Abortion is central to women’s ability to freely pursue both fulfilling careers as well as personal sexuality, and the notion that there’s anything wrong with an abortion ought to have gone out the door at the same time that regressive federal laws did.
The fact it has not indicates a problem not only around access to abortion, but also around education. The province and its schools need to proactively tackle this issue as well. A greater effort needs to be made to ensure that the public—particularly young people and students, as well as health care workers—are trained to understand that abortion is a regularized aspect of modern sexual and reproductive lives. Health care workers and teachers who are unable or unwilling to teach about or provide abortions in a supportive and non-judgemental fashion should not be employed in either field.
Katha Pollitt, the prolific American writer and journalist, emphasizes the importance of all this in her recent book Pro: Reclaiming Abortion Rights, released earlier this fall. She says it’s time to stop tip-toeing around the small, albeit disproportionately vocal, minority who are still anti-abortion in this day and age.
Abortion is a key foundation of modern life, and there ought to be no hesitation in acknowledging this and figuring out how to ensure and improve access. It’s incumbent on society, she writes,
to present a positive message about what birth control has done, not just for women’s physical health but for sex, love, marriage, and family life… the ability to limit the timing and number of children undergirds the modern ideal of egalitarian, intimate marriages based on love, companionship, and mutual sexual delight. It makes for marriages that are less rigidly role-bound and more democratic – and better for children, who get more parental attention and more resources… Since birth control is far from perfect, legal abortion is essential to this way of life.
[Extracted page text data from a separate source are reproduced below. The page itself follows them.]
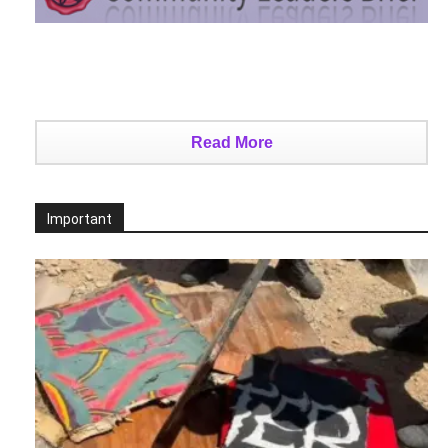
Read More
Important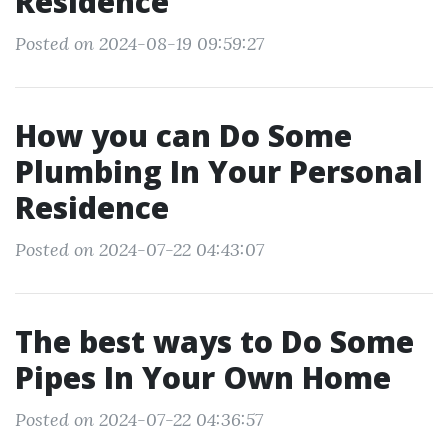
Residence
Posted on 2024-08-19 09:59:27
How you can Do Some
Plumbing In Your Personal
Residence
Posted on 2024-07-22 04:43:07
The best ways to Do Some
Pipes In Your Own Home
Posted on 2024-07-22 04:36:57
It’s time, in other words, to stop treating abortion as a ‘debate’, and to put an end to the myth there are ‘two sides’. There are not. While people are free to make any decisions they want about their personal lives, our society has made a choice and moved on: abortion is fine, it’s a basic medical procedure, and it must be legal and accessible.
The province needs to be taking a proactive approach to education, access and provision of abortion (and other reproductive health) services in all major regions of the province.
Improving access to abortion became a key requirement for success in New Brunswick’s recent election. It’s time for it to also become such in this province. With a provincial election approaching next year, the Progressive Conservatives have already signaled that they acknowledge the problem and are willing to act on it. Yet their vague support on the issue still leaves a great deal to be desired.
It’s time to hear a clear and well-defined plan for improving access to abortion across the island and in Labrador, and it’s time to hear how education around reproductive rights and choices will be improved as well.
A task force comprised of key stakeholders—private clinic operators, Planned Parenthood, the province’s health boards and school boards—could be established to advise and assist government in this process.
Either way, the PCs have opened the discussion, and good on them for doing so. It’s also time now to hear what the other political parties are willing to offer to this conversation. Access to reproductive health services in the province has slid dramatically in recent years, and it’s time to finally turn that around.